About eight years old when his parents moved to Clay county, Josiah Standley spent all of his early life on the frontier, his parents moving from time to time to a newer country, taking advantage of every opening made. Inheriting in a marked degree the patriotism that characterized his ancestors, he enlisted at the breaking out of the Mexican war in Company H, Fourth Indiana Volunteer Infantry, went with his command to Mexico, and there fought until peace was declared. He then marched with his comrades from the interior to Vera Cruz, and from there sailing by way of the gulf and rivers to Madison, Indiana, where he was honorably discharged from service. Returning home, Mr. Standley received a land warrant for his services, and with that secured the land that his father had previously pre-empted. There he was afterwards engaged in farming until the tocsin of war again rung through the land. Then, in 1861, he enlisted in Company E, Forty-third Indiana Volunteer Infantry, was appointed second lieutenant of his company, and went with his command to Missouri, where he took part in the battle of New Madrid. Early in 1862 he was taken ill, and on March 29 of that year resigned and returned home to recuperate. Recovering his health, he enlisted during the same year in Company I, Ninety-seventh Indiana Volunteer Infantry, and was made second lieutenant of that company. He was afterwards promoted to first lieutenant, and later received his commission as captain of his company. While in service Captain Standley participated in more than forty different engagements, including those at Jackson, Mississippi, where he was wounded; at Vicksburg, Kenesaw Mountain, Dalton, Resaca and the siege and capture of Atlanta, where for a time he commanded a regiment. The Captain was with his command on the memorable march to the sea, thence through South Carolina to North Carolina. There, at Lynch Creek, while in command of a mounted squad in detached duty, he was captured and taken to Andersonville. His experience there, however, was brief, as he was transferred to Libby prison, and there confined until the close of the war, when he joined his regiment at Alexandria, Virginia, where he was honorably discharged. Returning home, Captain Standley was for several years actively engaged in farming, and at one time had title to over four hundred acres of land. Much of this he has since deeded to his children, although he has now one hundred and twenty-five acres in his possession.

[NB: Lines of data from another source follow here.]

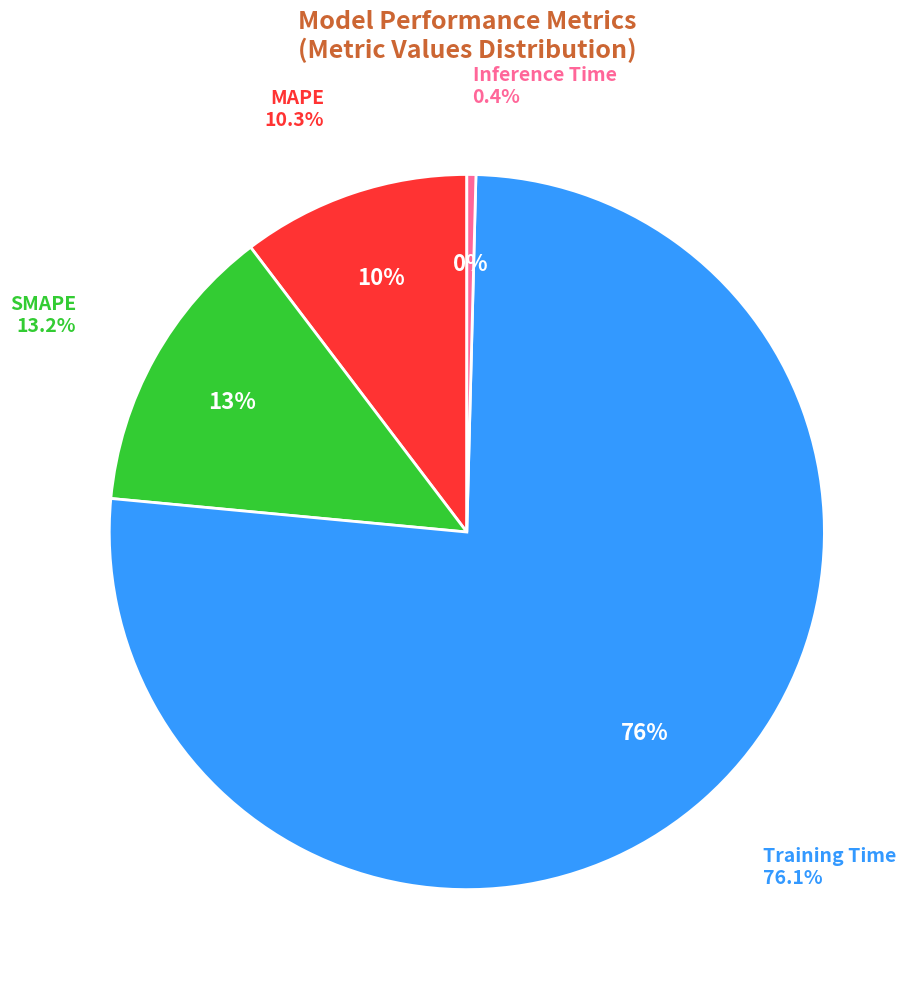

Does MAPE represent more than half of the total?

No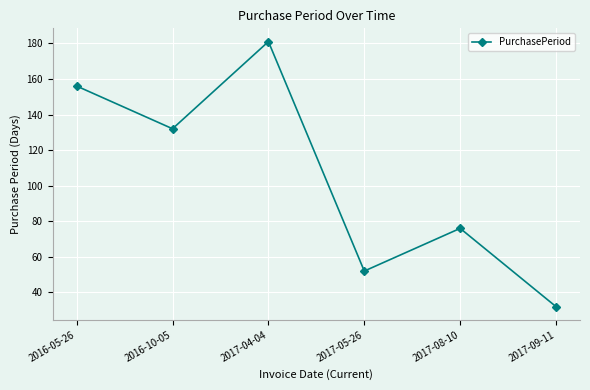

How many data points does each series have?

6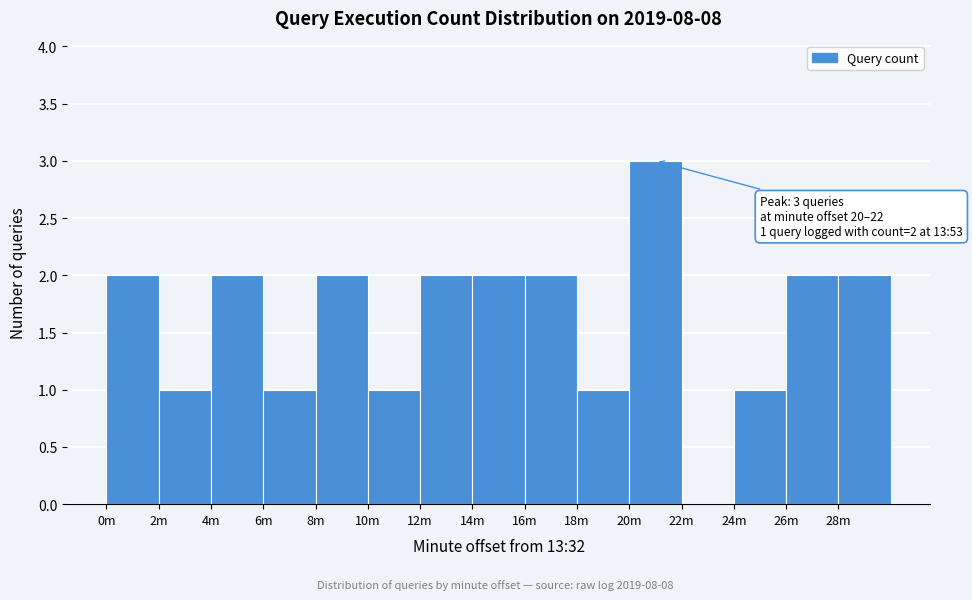

Reading left to right, transcribe all the data shown in this chart.

0m=2	2m=1	4m=2	6m=1	8m=2	10m=1	12m=2	14m=2	16m=2	18m=1	20m=3	22m=0	24m=1	26m=2	28m=2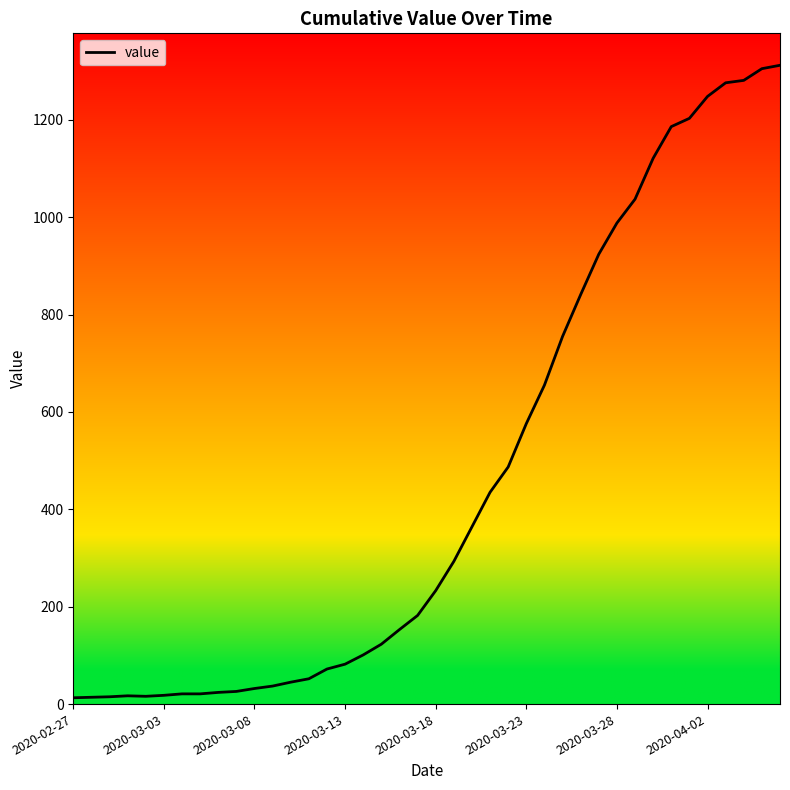

What is the value of the 11th point from the left?

32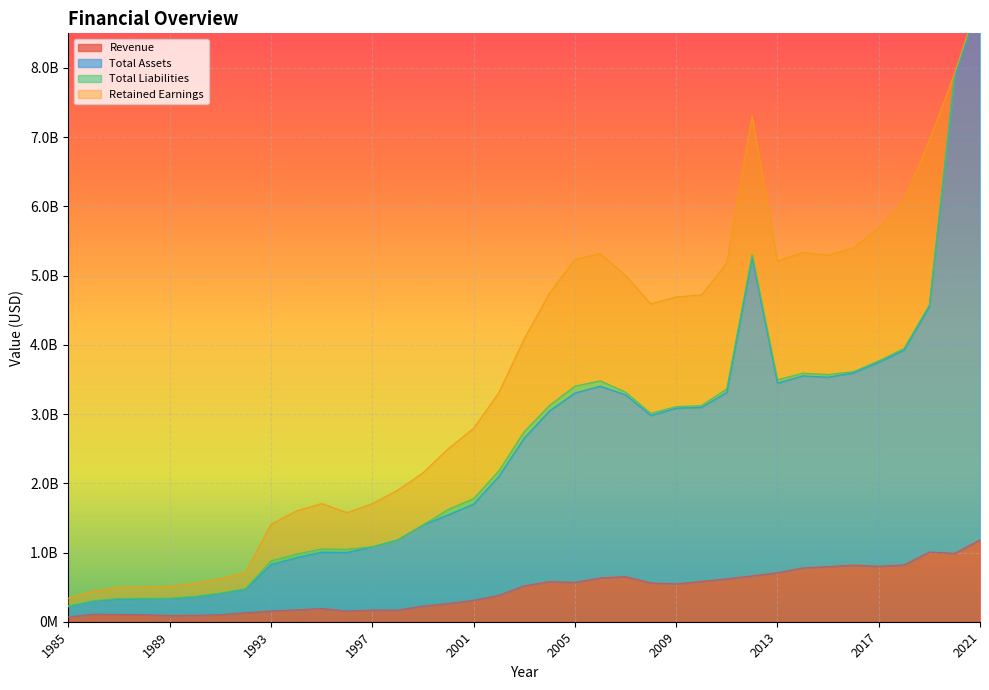

Which label corresponds to the largest value in the chart?

2021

Captain Standley has been three times married. He married first, at the age of twenty-two years, Margaret Hinkle, who was born in Illinois, a daughter of Samuel Hinkle. Her grandfather, Nathan Hinkle, came from Germany, his native land, to America in colonial times, and fought with the colonists in their struggle for liberty, serving as a soldier in the Continental army for seven years. Subsequently coming to Indiana, he was a pioneer settler of Sullivan county, and at his death his body was laid to rest in Hymera, where his friends have erected a monument to his memory. Mrs. Margaret Standley died about two years after her marriage, and a year later Captain Standley married her sister, Mahala Hinkle, also deceased. In 1905 Captain Standley married Mrs. Nancy J. Ooley. By his first marriage he had one son, Hartwell Barham Standley, M. D., a successful physician and surgeon of California. By his second marriage he had the following children: Elihu E., James H., William H., Josiah S., Emma, Nettie, Asenath R., and Fannie. Fraternally the Captain was made a Mason at Sullivan, Indiana, when young, and he was formerly a member of Fletcher Freeman Post. G. A. R., located at Cass, Indiana.